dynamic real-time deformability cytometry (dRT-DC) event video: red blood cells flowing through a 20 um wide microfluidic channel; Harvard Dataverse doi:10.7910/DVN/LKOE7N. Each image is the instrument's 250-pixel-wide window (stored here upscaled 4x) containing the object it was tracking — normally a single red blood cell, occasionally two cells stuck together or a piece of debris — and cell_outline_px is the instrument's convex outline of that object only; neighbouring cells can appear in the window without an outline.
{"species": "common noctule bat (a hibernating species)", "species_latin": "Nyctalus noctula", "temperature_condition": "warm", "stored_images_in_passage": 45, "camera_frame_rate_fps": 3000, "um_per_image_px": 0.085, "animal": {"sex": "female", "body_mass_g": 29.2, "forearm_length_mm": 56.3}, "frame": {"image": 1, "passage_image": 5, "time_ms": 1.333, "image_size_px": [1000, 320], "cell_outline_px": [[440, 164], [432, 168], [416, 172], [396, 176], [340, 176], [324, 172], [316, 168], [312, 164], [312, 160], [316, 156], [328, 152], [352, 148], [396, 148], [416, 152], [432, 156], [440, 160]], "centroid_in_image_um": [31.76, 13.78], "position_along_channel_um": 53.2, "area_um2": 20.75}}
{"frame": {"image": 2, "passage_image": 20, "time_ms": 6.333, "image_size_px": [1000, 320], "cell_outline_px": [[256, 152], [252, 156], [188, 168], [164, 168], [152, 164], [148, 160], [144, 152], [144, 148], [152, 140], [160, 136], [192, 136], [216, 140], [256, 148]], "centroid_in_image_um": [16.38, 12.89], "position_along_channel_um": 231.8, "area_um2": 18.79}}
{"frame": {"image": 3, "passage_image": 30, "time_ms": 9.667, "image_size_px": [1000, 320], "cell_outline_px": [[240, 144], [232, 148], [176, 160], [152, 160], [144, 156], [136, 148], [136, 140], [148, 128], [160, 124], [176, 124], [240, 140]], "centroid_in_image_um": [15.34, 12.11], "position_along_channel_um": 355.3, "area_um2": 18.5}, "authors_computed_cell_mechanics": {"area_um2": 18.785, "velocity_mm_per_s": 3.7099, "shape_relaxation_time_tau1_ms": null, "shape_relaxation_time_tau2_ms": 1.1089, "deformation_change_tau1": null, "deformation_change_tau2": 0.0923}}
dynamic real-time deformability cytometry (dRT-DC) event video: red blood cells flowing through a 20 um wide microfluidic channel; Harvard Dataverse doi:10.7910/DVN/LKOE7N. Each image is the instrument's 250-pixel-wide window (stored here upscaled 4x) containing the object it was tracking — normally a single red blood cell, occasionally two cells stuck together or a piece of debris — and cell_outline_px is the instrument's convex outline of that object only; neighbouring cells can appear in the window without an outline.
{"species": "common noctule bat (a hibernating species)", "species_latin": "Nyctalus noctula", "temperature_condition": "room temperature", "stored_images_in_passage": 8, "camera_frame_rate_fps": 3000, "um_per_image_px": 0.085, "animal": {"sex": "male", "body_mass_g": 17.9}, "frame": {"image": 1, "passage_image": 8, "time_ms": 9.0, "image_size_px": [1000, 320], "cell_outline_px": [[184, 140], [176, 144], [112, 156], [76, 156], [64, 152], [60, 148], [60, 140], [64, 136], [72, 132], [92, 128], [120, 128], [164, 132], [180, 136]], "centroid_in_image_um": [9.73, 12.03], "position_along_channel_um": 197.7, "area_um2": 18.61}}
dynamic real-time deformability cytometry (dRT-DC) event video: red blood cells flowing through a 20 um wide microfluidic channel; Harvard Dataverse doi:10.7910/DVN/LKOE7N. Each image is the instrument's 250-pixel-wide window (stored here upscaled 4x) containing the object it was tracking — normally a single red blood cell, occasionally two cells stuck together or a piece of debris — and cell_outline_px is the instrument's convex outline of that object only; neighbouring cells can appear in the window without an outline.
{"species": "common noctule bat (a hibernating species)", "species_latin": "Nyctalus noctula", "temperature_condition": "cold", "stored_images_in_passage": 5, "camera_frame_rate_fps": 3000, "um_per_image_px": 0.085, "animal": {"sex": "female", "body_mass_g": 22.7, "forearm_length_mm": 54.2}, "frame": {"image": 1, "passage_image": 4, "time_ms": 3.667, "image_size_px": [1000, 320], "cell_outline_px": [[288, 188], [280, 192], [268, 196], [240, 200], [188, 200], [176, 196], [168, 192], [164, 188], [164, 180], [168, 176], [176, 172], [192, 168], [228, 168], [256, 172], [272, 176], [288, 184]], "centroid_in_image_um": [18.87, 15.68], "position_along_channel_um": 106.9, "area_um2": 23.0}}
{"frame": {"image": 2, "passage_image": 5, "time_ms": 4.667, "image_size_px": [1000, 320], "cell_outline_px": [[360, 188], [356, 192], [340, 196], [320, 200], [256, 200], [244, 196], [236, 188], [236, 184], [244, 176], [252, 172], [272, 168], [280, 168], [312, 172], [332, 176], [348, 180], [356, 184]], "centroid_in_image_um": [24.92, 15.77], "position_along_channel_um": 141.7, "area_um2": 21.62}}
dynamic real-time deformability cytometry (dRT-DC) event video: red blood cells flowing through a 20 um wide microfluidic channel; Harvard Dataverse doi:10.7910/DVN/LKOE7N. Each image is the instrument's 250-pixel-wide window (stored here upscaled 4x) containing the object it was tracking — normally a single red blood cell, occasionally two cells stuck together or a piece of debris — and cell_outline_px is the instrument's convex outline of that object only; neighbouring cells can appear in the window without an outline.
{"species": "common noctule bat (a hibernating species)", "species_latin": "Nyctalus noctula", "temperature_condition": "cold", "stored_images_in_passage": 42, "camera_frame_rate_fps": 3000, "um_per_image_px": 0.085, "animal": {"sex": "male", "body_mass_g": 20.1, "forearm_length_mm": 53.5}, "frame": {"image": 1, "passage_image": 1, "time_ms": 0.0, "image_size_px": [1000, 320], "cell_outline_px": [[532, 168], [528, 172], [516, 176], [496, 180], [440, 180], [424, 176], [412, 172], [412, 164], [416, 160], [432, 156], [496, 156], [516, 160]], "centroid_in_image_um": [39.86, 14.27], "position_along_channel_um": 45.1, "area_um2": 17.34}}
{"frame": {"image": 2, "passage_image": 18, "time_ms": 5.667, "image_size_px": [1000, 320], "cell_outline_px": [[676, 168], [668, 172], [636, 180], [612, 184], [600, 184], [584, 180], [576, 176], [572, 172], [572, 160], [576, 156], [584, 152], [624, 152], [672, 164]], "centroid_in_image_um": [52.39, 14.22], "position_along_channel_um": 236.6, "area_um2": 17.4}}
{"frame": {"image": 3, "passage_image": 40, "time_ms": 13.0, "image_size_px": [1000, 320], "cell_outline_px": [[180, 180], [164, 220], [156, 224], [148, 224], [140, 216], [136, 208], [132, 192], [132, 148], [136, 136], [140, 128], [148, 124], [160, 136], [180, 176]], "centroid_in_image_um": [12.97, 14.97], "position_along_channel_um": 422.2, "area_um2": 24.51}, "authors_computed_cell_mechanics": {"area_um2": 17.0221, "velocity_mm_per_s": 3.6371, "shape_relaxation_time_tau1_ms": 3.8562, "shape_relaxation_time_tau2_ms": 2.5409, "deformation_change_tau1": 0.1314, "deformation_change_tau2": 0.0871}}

____

EXERCISE AIM:
Return all of the data exactly as it reads.

TASK ANSWER:
dynamic real-time deformability cytometry (dRT-DC) event video: red blood cells flowing through a 20 um wide microfluidic channel; Harvard Dataverse doi:10.7910/DVN/LKOE7N. Each image is the instrument's 250-pixel-wide window (stored here upscaled 4x) containing the object it was tracking — normally a single red blood cell, occasionally two cells stuck together or a piece of debris — and cell_outline_px is the instrument's convex outline of that object only; neighbouring cells can appear in the window without an outline.
{"species": "common noctule bat (a hibernating species)", "species_latin": "Nyctalus noctula", "temperature_condition": "warm", "stored_images_in_passage": 45, "camera_frame_rate_fps": 3000, "um_per_image_px": 0.085, "animal": {"sex": "female", "body_mass_g": 29.2, "forearm_length_mm": 56.3}, "frame": {"image": 1, "passage_image": 5, "time_ms": 1.333, "image_size_px": [1000, 320], "cell_outline_px": [[440, 164], [432, 168], [416, 172], [396, 176], [340, 176], [324, 172], [316, 168], [312, 164], [312, 160], [316, 156], [328, 152], [352, 148], [396, 148], [416, 152], [432, 156], [440, 160]], "centroid_in_image_um": [31.76, 13.78], "position_along_channel_um": 53.2, "area_um2": 20.75}}
{"frame": {"image": 2, "passage_image": 20, "time_ms": 6.333, "image_size_px": [1000, 320], "cell_outline_px": [[256, 152], [252, 156], [188, 168], [164, 168], [152, 164], [148, 160], [144, 152], [144, 148], [152, 140], [160, 136], [192, 136], [216, 140], [256, 148]], "centroid_in_image_um": [16.38, 12.89], "position_along_channel_um": 231.8, "area_um2": 18.79}}
{"frame": {"image": 3, "passage_image": 30, "time_ms": 9.667, "image_size_px": [1000, 320], "cell_outline_px": [[240, 144], [232, 148], [176, 160], [152, 160], [144, 156], [136, 148], [136, 140], [148, 128], [160, 124], [176, 124], [240, 140]], "centroid_in_image_um": [15.34, 12.11], "position_along_channel_um": 355.3, "area_um2": 18.5}, "authors_computed_cell_mechanics": {"area_um2": 18.785, "velocity_mm_per_s": 3.7099, "shape_relaxation_time_tau1_ms": null, "shape_relaxation_time_tau2_ms": 1.1089, "deformation_change_tau1": null, "deformation_change_tau2": 0.0923}}
dynamic real-time deformability cytometry (dRT-DC) event video: red blood cells flowing through a 20 um wide microfluidic channel; Harvard Dataverse doi:10.7910/DVN/LKOE7N. Each image is the instrument's 250-pixel-wide window (stored here upscaled 4x) containing the object it was tracking — normally a single red blood cell, occasionally two cells stuck together or a piece of debris — and cell_outline_px is the instrument's convex outline of that object only; neighbouring cells can appear in the window without an outline.
{"species": "common noctule bat (a hibernating species)", "species_latin": "Nyctalus noctula", "temperature_condition": "room temperature", "stored_images_in_passage": 8, "camera_frame_rate_fps": 3000, "um_per_image_px": 0.085, "animal": {"sex": "male", "body_mass_g": 17.9}, "frame": {"image": 1, "passage_image": 8, "time_ms": 9.0, "image_size_px": [1000, 320], "cell_outline_px": [[184, 140], [176, 144], [112, 156], [76, 156], [64, 152], [60, 148], [60, 140], [64, 136], [72, 132], [92, 128], [120, 128], [164, 132], [180, 136]], "centroid_in_image_um": [9.73, 12.03], "position_along_channel_um": 197.7, "area_um2": 18.61}}
dynamic real-time deformability cytometry (dRT-DC) event video: red blood cells flowing through a 20 um wide microfluidic channel; Harvard Dataverse doi:10.7910/DVN/LKOE7N. Each image is the instrument's 250-pixel-wide window (stored here upscaled 4x) containing the object it was tracking — normally a single red blood cell, occasionally two cells stuck together or a piece of debris — and cell_outline_px is the instrument's convex outline of that object only; neighbouring cells can appear in the window without an outline.
{"species": "common noctule bat (a hibernating species)", "species_latin": "Nyctalus noctula", "temperature_condition": "cold", "stored_images_in_passage": 5, "camera_frame_rate_fps": 3000, "um_per_image_px": 0.085, "animal": {"sex": "female", "body_mass_g": 22.7, "forearm_length_mm": 54.2}, "frame": {"image": 1, "passage_image": 4, "time_ms": 3.667, "image_size_px": [1000, 320], "cell_outline_px": [[288, 188], [280, 192], [268, 196], [240, 200], [188, 200], [176, 196], [168, 192], [164, 188], [164, 180], [168, 176], [176, 172], [192, 168], [228, 168], [256, 172], [272, 176], [288, 184]], "centroid_in_image_um": [18.87, 15.68], "position_along_channel_um": 106.9, "area_um2": 23.0}}
{"frame": {"image": 2, "passage_image": 5, "time_ms": 4.667, "image_size_px": [1000, 320], "cell_outline_px": [[360, 188], [356, 192], [340, 196], [320, 200], [256, 200], [244, 196], [236, 188], [236, 184], [244, 176], [252, 172], [272, 168], [280, 168], [312, 172], [332, 176], [348, 180], [356, 184]], "centroid_in_image_um": [24.92, 15.77], "position_along_channel_um": 141.7, "area_um2": 21.62}}
dynamic real-time deformability cytometry (dRT-DC) event video: red blood cells flowing through a 20 um wide microfluidic channel; Harvard Dataverse doi:10.7910/DVN/LKOE7N. Each image is the instrument's 250-pixel-wide window (stored here upscaled 4x) containing the object it was tracking — normally a single red blood cell, occasionally two cells stuck together or a piece of debris — and cell_outline_px is the instrument's convex outline of that object only; neighbouring cells can appear in the window without an outline.
{"species": "common noctule bat (a hibernating species)", "species_latin": "Nyctalus noctula", "temperature_condition": "cold", "stored_images_in_passage": 42, "camera_frame_rate_fps": 3000, "um_per_image_px": 0.085, "animal": {"sex": "male", "body_mass_g": 20.1, "forearm_length_mm": 53.5}, "frame": {"image": 1, "passage_image": 1, "time_ms": 0.0, "image_size_px": [1000, 320], "cell_outline_px": [[532, 168], [528, 172], [516, 176], [496, 180], [440, 180], [424, 176], [412, 172], [412, 164], [416, 160], [432, 156], [496, 156], [516, 160]], "centroid_in_image_um": [39.86, 14.27], "position_along_channel_um": 45.1, "area_um2": 17.34}}
{"frame": {"image": 2, "passage_image": 18, "time_ms": 5.667, "image_size_px": [1000, 320], "cell_outline_px": [[676, 168], [668, 172], [636, 180], [612, 184], [600, 184], [584, 180], [576, 176], [572, 172], [572, 160], [576, 156], [584, 152], [624, 152], [672, 164]], "centroid_in_image_um": [52.39, 14.22], "position_along_channel_um": 236.6, "area_um2": 17.4}}
{"frame": {"image": 3, "passage_image": 40, "time_ms": 13.0, "image_size_px": [1000, 320], "cell_outline_px": [[180, 180], [164, 220], [156, 224], [148, 224], [140, 216], [136, 208], [132, 192], [132, 148], [136, 136], [140, 128], [148, 124], [160, 136], [180, 176]], "centroid_in_image_um": [12.97, 14.97], "position_along_channel_um": 422.2, "area_um2": 24.51}, "authors_computed_cell_mechanics": {"area_um2": 17.0221, "velocity_mm_per_s": 3.6371, "shape_relaxation_time_tau1_ms": 3.8562, "shape_relaxation_time_tau2_ms": 2.5409, "deformation_change_tau1": 0.1314, "deformation_change_tau2": 0.0871}}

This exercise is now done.